··· Fragmento del documento
Con un transistor como buffer para el buzzer ya podrías controlar cualquier otro tipo a otros voltajes.


carmant dijo:


> el problema que tengo es que al compilar deja de funcionar, creo que  es algo de las librerías lcd o kbd pues en la simulación el teclado no  responde.


Podría ser.  Tal vez necesites actualizar el programa para corregir posibles errores en las librerías.


carmant dijo:


> podría  hacerme el favor de indicarme como debo hacerlo para poder compilar  bien?


El proyecto que subí en el post #9 funciona sin problemas, hasta el momento no se han encontrado bugs.
Cuida bien todo lo que cambies al realizar modificaciones, siempre realiza una prueba con cada cambio.

Revisa muy bien las características de los componentes que uses en el circuito, (sobre todo el buzzer),
pues todo funciona bien.

Nota:
Cuando se finaliza un conteo, se puede volver a presionar la tecla # para realizar otro conteo.

Suerte.


----------



## Finskey

Yo particularmente le di otro fin a este contador de vueltas de bobinadora , lo use para contar tapitas con un sensor óptico pero bueno es otra historia , tuve problemas en su momento con las librerías del teclado y la del lcd. especialmente con las del teclado , danos el error que te tira asi te puedo ayudar.
······
··· Extractos de registros
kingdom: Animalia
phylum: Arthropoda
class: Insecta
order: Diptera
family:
······
··· Extractos de registros
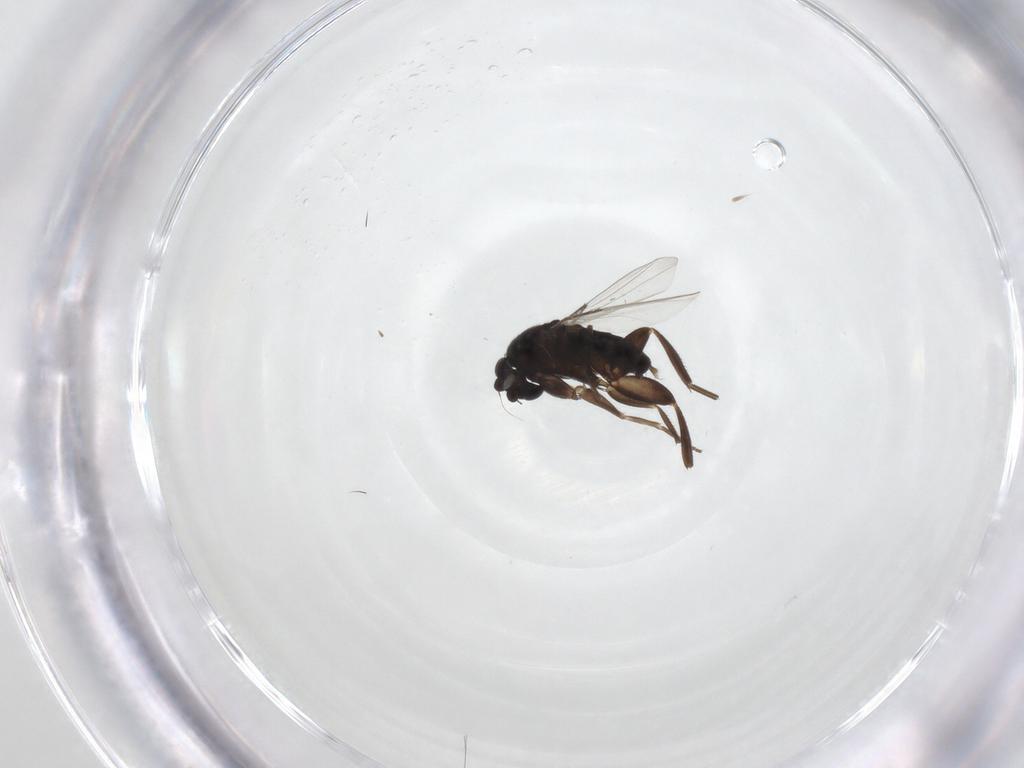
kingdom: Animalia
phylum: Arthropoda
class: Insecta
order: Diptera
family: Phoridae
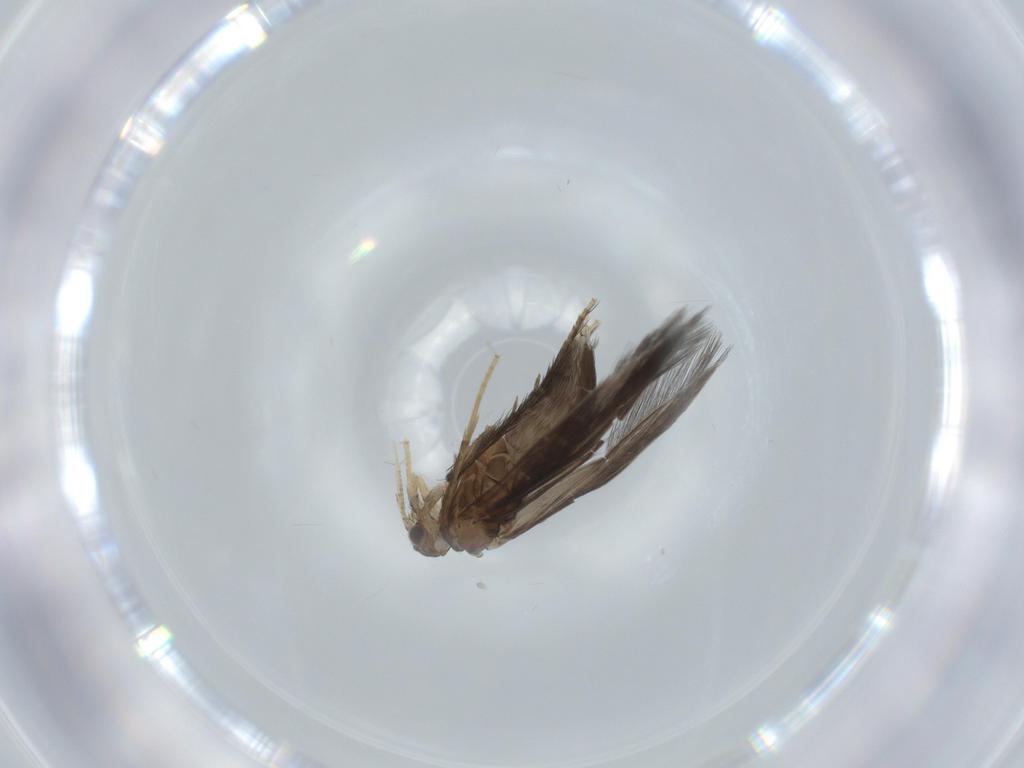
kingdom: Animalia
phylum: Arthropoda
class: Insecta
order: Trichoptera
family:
······
Instrucciones. Reproduce sin ningún cambio la parte del texto sobre el contador de vueltas de bobinadora que comienza con las palabras que contienen "Revisa muy bien" y termina con "realizar otro conteo.".

Resultado completo.
Revisa muy bien las características de los componentes que uses en el circuito, (sobre todo el buzzer),
pues todo funciona bien.

Nota:
Cuando se finaliza un conteo, se puede volver a presionar la tecla # para realizar otro conteo.